Saturday, June 16, 2012

Full freedom

There is a brand of Orthodoxy where following the rubrics seems to be the major focus, the teaching of doctrines and the pushing of morality the emphasis, where what we do to please God takes the place of what God does to release us. Words are mouthed, actions performed, ostensibly to glorify God and the saints, and everything holy stays in the holy place. Outside the doors, life goes on as always, sometimes even a little worse for wear, and perfectionism and scrupulous rigor replace walking in the spirit. This is not the Orthodoxy I received from the saints. Their lives were, for me, an unwritten rubric that infected my life with the goodness they had received from Christ. Their faith, instilled into me (I hope) the trust in the Spirit who is the one sent by Christ from the Father to be with us always, that we never become orphans. And that faith and trust in love has been the certainty that makes full freedom possible.

2 comments:

Joan of Argghh! said...

I have been a bit torn by the abrupt refusal at Catholic communion I received last Thursday on the occasion of my brother's funeral. I have always taken the host and dipped it in the chalice in my church. I was greeted with a quick hand over the chalice and a solemn, "not in our parish!" admonition. I smiled and complied with her scruples, but not with her spirit.

I love the rites of the Church for their continuity across the ages. But I suppose we're all for upholding ritual and rule until it affronts an innocent supplication with its rigidity. I'm not so immature as to not move past the moment, but it was a harsh moment in a difficult setting.

That's why we need a living Savior, and not a dead ritual, as our ultimate comfort. That is why I am always blessed by your writings; you speak of Him and His standard of Love. It should always be our highest aim.

Thanks for the reassurance.

Ρωμανός ~ Romanós said...

Some of the saddest moments in Church history have occurred exactly in that place—at the Communion Cup.

It always saddens me when I notice that a priest is refusing the Holy Mysteries to someone who has come forward to receive but is not Orthodox. I know the reasons why.
The priests are custodians of the Mysteries, and we hear prayed, ‘I will not reveal your mysteries to your enemies, nor give you a kiss as did Judas.’

In the days before rubricism took over, as a non-Orthodox Christian I was admitted to the mysteries of Confession and then to the Communion Cup by an Orthodox priest on the word of my testimony of faith in Jesus Christ. That was in the 1970's. That would never happen today.

Communion is not refused to untaught infants who have been duly baptised and chrismated, nor to unconfessed sinners who likewise have obtained the mark of the redeemed, often through no conscious choice of their own, but it is refused to saints who have not been qualified by the protocols of the Church.
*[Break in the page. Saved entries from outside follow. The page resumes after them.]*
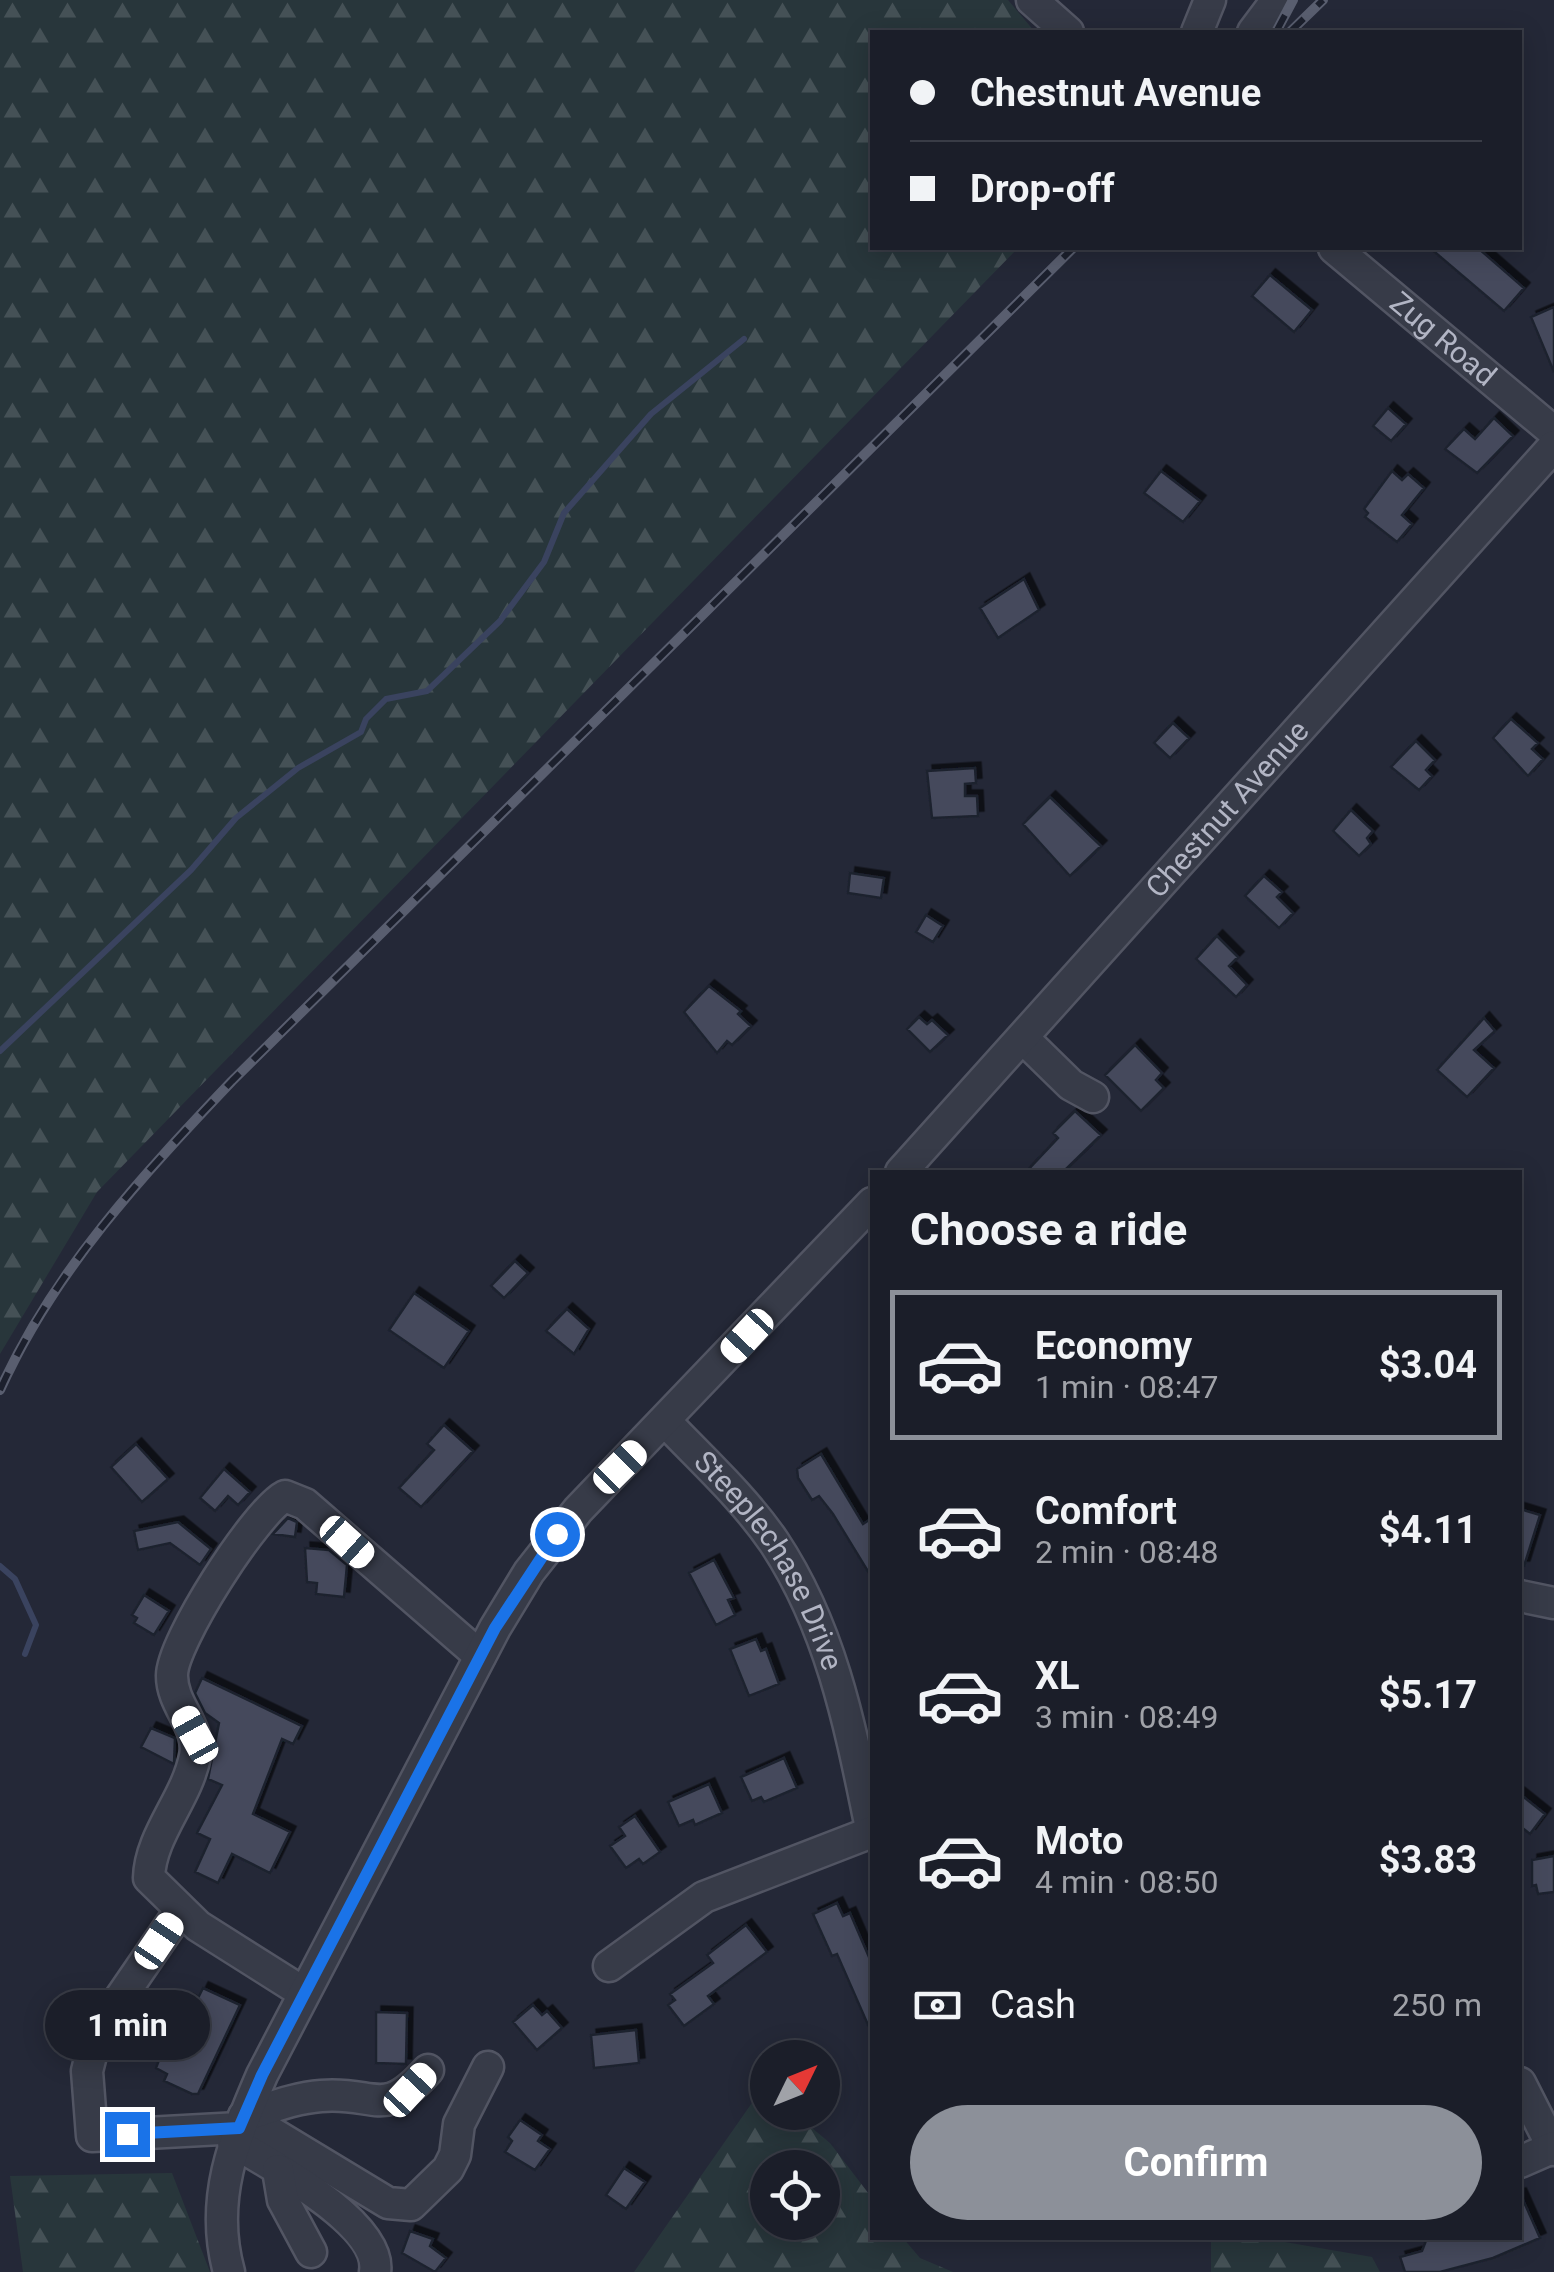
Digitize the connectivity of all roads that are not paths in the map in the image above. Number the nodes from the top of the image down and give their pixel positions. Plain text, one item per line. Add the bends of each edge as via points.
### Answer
1 (1032, 0) edge
2 (1210, 0) edge
3 (1277, 0) edge
4 (1066, 30) edge
5 (1198, 30) edge
6 (1254, 30) edge
7 (1336, 250) edge
8 (1554, 432) edge
9 (1554, 446) edge
10 (1024, 1040) junction
11 (1093, 1098) dead end
12 (903, 1170) edge
13 (870, 1205) edge
14 (666, 1422) junction
15 (1522, 1596) edge
16 (1554, 1603) edge
17 (480, 1656) junction
18 (870, 1822) edge
19 (870, 1833) edge
20 (180, 1911) junction
21 (609, 1966) dead end
22 (304, 1993) junction
23 (488, 2067) dead end
24 (428, 2070) dead end
25 (1522, 2087) edge
26 (239, 2128) junction
27 (1554, 2149) edge
28 (1522, 2161) edge
29 (278, 2170) junction
30 (311, 2252) dead end
31 (228, 2272) edge
32 (374, 2272) edge

1 - 4 street
2 - 5 street
3 - 6 street
7 - 8 street, Zug Road
9 - 10 street, Chestnut Avenue
10 - 11 street
10 - 12 street, Chestnut Avenue
13 - 14 street
14 - 17 street via 557,1534
14 - 18 street, Steeplechase Drive via 756,1518 810,1606 845,1700
15 - 16 street
17 - 20 street via 296,1497 271,1503 173,1661 174,1692 196,1746 150,1862 150,1878
17 - 22 street
19 - 21 street via 704,1897
20 - 22 street
20 - 26 street via 97,2032 87,2071 92,2136
22 - 26 street
23 - 26 street via 459,2124 448,2170 411,2205 388,2204
24 - 26 street via 390,2101 298,2098
25 - 27 street
26 - 29 street
26 - 31 street via 222,2196
27 - 28 street
29 - 30 street via 283,2200
29 - 32 street via 364,2235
This betrays a magical attitude to the Holy Mysteries and denies both priests and ordinary believers the practical experience of faith in Christ and knowledge by the Holy Spirit.
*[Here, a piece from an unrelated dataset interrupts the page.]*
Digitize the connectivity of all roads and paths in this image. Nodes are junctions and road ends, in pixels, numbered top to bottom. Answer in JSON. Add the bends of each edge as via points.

I too was reprimanded, and rightly, for touching the Communion Cup in the wrong way, but the correction seemed brutal in the circumstances, administered by a lavishly attired monk assisting the priest at the Cup.

What is wrong here is not even the forbidding of Cup or of unacceptable custom, but often the manner in which it is administered.

Thinking of an earlier post where I wrote that people seem to divide into two camps, those that believe in the divinity of Christ, and those who believe in His humanity, it seems to me that is what lies behind the attitudes and beliefs Christians have about Holy Communion. The former worship the Holy Mystery as the very Body, the latter partake of it casually not recognizing the Body. But Christ is the God-man. He is both fully divine and fully human. If for no other reason, those who administer the Cup of Salvation must remember that they are the human hands of the Son of God, who feeds us with the Divine Nature, with His Body and Blood, under the forms of bread and wine, and so administer them with the humanity and gentleness that the Pantokrator displays to all who approach Him in faith. Even knowing that His betrayer was among them, He did not refrain from handing that one the bread dipped in the dish at His mystical supper.

If only those who administered the Holy Gifts really did this as He commanded, ‘in remembrance of Me.’